Państwo członkowskie ma prawo do tego, żeby swobodnie rozszerzać swoje wewnętrzne procedury

Jak podkreśla, niezbędne poprawki dotyczą m.in. sprecyzowania mechanizmu nakazu wyjazdu z jednego państwa, który automatycznie zostanie rozszerzony na pozostałe kraje członkowskie UE. Zwolennicy zmian chcą również wydłużenia pięcioletnich zakazów wjazdu na teren Wspólnoty dla nielegalnych imigrantów, a także pozostawienia większej decyzyjności w tej kwestii państwom członkowskim.

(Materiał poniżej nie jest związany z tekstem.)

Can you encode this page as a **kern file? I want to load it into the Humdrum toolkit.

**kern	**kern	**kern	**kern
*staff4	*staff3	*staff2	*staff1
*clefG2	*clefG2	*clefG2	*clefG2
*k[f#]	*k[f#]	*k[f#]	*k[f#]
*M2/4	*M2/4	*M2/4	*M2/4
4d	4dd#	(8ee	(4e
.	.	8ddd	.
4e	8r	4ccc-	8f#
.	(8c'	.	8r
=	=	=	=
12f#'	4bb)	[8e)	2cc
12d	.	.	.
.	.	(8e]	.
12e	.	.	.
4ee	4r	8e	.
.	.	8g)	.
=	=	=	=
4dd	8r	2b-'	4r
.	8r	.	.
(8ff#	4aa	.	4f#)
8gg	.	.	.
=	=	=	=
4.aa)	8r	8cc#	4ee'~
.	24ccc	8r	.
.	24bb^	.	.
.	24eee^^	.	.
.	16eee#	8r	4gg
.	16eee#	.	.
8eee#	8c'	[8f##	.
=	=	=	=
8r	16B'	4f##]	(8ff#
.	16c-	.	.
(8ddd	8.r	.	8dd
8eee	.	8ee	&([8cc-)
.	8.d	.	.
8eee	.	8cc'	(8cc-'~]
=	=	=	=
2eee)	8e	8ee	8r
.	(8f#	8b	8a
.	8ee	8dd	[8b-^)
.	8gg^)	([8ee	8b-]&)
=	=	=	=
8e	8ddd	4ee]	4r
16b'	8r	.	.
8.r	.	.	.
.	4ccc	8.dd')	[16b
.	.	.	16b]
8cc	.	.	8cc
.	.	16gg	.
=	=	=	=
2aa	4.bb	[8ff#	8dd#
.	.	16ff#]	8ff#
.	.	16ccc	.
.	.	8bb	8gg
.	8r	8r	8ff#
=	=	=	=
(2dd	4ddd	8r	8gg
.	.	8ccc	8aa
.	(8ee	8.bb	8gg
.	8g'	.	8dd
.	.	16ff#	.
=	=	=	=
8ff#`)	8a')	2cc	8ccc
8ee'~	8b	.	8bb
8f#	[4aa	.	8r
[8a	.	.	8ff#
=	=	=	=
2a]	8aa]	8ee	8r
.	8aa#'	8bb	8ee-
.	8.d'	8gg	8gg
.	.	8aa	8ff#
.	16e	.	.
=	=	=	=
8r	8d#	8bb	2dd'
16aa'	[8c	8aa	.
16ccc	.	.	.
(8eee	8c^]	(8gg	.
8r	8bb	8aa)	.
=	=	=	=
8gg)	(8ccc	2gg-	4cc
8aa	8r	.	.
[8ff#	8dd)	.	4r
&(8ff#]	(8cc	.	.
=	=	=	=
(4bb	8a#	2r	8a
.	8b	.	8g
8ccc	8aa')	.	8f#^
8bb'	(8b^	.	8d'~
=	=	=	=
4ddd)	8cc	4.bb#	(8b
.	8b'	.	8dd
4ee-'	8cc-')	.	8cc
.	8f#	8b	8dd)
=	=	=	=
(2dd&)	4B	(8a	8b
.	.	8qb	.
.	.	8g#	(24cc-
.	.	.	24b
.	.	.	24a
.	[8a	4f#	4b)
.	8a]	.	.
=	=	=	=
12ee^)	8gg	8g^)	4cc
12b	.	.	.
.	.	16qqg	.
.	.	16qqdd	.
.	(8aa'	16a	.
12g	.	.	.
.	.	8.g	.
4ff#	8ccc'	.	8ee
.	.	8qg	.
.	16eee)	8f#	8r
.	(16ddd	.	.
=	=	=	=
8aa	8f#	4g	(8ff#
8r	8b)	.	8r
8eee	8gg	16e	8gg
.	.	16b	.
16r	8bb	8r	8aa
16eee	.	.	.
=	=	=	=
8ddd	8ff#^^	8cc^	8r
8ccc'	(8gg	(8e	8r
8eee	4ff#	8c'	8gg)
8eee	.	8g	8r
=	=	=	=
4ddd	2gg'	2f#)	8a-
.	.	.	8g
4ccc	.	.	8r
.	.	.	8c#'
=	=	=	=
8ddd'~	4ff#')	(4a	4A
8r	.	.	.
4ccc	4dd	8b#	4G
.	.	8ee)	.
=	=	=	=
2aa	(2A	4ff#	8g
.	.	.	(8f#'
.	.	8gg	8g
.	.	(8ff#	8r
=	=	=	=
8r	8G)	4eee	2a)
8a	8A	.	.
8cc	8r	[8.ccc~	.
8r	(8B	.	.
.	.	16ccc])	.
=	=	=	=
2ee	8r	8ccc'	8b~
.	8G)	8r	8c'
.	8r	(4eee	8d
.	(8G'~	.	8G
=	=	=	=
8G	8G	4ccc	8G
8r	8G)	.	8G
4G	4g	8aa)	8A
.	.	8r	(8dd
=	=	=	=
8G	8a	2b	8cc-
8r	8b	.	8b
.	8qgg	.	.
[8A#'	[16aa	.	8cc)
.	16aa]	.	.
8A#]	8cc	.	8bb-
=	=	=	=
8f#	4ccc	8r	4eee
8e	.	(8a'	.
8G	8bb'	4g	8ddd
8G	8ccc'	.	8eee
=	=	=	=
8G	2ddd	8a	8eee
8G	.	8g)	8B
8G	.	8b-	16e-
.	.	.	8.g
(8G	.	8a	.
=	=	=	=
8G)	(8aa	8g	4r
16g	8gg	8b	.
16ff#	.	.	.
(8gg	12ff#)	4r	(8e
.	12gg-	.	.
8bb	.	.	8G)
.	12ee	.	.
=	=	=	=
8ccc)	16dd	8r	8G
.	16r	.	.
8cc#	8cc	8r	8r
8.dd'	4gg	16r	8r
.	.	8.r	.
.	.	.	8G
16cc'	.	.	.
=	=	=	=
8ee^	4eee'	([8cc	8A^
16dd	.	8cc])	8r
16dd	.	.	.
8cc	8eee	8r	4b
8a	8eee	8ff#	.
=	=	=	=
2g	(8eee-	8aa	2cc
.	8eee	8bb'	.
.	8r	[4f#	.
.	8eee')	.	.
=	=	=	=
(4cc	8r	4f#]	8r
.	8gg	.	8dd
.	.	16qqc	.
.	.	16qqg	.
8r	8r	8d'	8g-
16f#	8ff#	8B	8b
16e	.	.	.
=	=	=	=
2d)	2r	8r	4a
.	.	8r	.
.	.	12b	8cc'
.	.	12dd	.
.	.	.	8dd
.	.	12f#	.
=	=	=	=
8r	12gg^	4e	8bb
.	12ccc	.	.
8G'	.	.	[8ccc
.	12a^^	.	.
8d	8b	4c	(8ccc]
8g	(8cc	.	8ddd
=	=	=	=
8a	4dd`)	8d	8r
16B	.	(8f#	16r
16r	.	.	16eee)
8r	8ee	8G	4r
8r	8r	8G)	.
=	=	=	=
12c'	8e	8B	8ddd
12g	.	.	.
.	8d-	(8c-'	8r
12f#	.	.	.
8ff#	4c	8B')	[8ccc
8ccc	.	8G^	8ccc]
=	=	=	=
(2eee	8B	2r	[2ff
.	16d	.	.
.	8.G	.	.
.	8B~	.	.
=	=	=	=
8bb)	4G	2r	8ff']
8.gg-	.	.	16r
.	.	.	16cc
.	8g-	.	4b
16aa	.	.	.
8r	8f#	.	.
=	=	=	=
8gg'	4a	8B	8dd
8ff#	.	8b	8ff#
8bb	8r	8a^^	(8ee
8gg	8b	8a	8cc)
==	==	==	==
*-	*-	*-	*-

– Naszym zdaniem państwo członkowskie ma prawo do tego, żeby swobodnie rozszerzać swoje wewnętrzne procedury. Naszą obawą też jest to, iż po zmianie, którą teraz przeprowadzamy, to już nie będzie dyrektywa, tylko rozporządzenie. Więc naszym zdaniem to też jest lekkie przesunięcie w takim kierunku, żeby ograniczyć możliwość państw członkowskich co do tego, jak konkretne przepisy migracyjne wprowadzać. Dyrektywa daje tę możliwość państwu członkowskiemu, iż mogą sobie różne rzeczy w miarę możliwości dostosowywać do krajowego porządku, rozporządzanie ma po prostu bezpośredni skutek – tłumaczy eurodeputowana z Konfederacji.

UE daje ciche przyzwolenie na to, żeby cały czas masowa nielegalna imigracja do Unii wpływała

Oprócz zwiększenia skuteczności powrotów europosłowie z Konfederacji opowiadają się za takim prowadzeniem strategii polityki migracyjnej, by osoby spoza Europy nie odbierały jej jako „zaproszenia” na Stary Kontynent.

– Wszystkie przepisy, które dzisiaj obowiązują w UE, stawiają w dobrej pozycji nielegalnego imigranta. choćby pakt migracyjny mówi o tym, iż wystarczy, iż imigrant poda jakąś istotną przyczynę dla ochrony międzynarodowej i państwo członkowskie, którego granicę przekroczy, musi nadać mu taki status i przyznać całą opiekę. Więc tak naprawdę dzisiaj Unia Europejska daje ciche przyzwolenie na to, żeby cały czas masowa nielegalna imigracja do Unii Europejskiej wpływała – ocenia Anna Bryłka.